The new Gartner Hype Cycle for 2014 has recently been published. Sitting proudly at the top of the ‘peak of inflated expectations’ is the internet of things. You don’t have to fully buy into Gartner’s analysis to find it a useful tool.

I have over many years found it a cautionary tool against ‘this will disrupt / change / transform...’ type arguments.

The issue of security and the internet of things is getting welcome attention and I think progress is being made. I am a great fan of the IoT and its potential. One topic in all the visions, reports and speeches that I’ve heard that seems to be an impediment to progress is finding the things in the first place.

Let me illustrate with the kind of story I keep hearing.

Imagine that you suffer from hay fever. You have an app on your mobile device that can get pollen counts from sensors in your location to warn you of local conditions in a far more granular way than the weather bulletins. Sounds wonderful doesn’t it? By 2020 the expectation is that we will have 26bn sensors on the planet and growing at a rapid rate.

Exactly how will your app find these sensors? Imagine London with say 500 million sensors measuring all sorts of things. How will I find the sensors that are useful to hay fever sufferers?

I have seen a few papers on the ‘thing name service’ mimicking the domain name service. What is the governance of the naming and addressing on the IoT? Who will be responsible for setting up, say, pollen.sensor.uk?

The issue of governance of the IoT is complicated by the many bodies who already have standards for data. Take an industry like the motor industry. If we want every car (and its components) to be networked who and how do we create technical and economic models for useful addresses such as gearbox.car.uk?

Given concerns over security and privacy will we need a ‘whatis’ service for public sensors, to complement the ‘whois’ service in the DNS world?

I have written before about barcoding as an example. The hardware was available 20 years before the data standards that allowed it to take off.

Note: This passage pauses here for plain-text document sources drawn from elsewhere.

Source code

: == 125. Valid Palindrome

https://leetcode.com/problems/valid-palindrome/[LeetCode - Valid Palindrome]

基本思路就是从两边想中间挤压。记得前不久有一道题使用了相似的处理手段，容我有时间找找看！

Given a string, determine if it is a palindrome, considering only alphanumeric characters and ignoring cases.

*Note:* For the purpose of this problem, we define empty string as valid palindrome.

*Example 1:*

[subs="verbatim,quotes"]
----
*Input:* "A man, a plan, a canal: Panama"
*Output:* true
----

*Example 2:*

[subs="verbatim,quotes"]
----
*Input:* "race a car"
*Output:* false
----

The costs, legal complexity of creating new TLDs for the internet through ICANN is well documented.

Will the car industry, pharmaceuticals, retail and all the other sectors of the economy be happy to adopt economic models and technical standards designed by and for the benefit of the tech sector? I think I’m on a safe bet to say NO.

I can see rapid progress on intranets of things, because much of this can be sorted out behind walled gardens. However, if the dream of an internet of things is to materialise in my lifetime, the task of discovering what is out there that is available to my mobile apps looks pretty daunting.

Just take a relatively simple example: temperature. Imagine that the world’s thermometers are all internet visible. From spotting fires, cold homes or managing climate change I can think of many apps which would have social, economic and personal benefits. I can see how a single smart city can solve this, but if I have to download an app for every city I go to, I’m not sure I’d do it.

So, if Gartner’s analysis is right, we will see the IoT slump into the ‘trough of disillusionment’ over the next few years. I’d support them with a 90 per cent confidence limit based on my experience.

To minimise the downward slope, I’ve suggested my biggest barrier to realisation of the visions for the IoT. What other barriers are there? Having experienced the BGP 512 problems a few days ago, we can see how decisions that must have looked reasonable years ago, and also known to the technical community, are now biting back.

The late John Postel was able to manage the development of an important component of the internet, the DNS we have today, for many years. Even in principle, I can’t see that as possible for the IoT.

Discoverability of things, governance of naming and addressing for me are the factors that will drive the Gartner hype cycle into difficult territory. How do we fix it and who do we trust to fix it for us?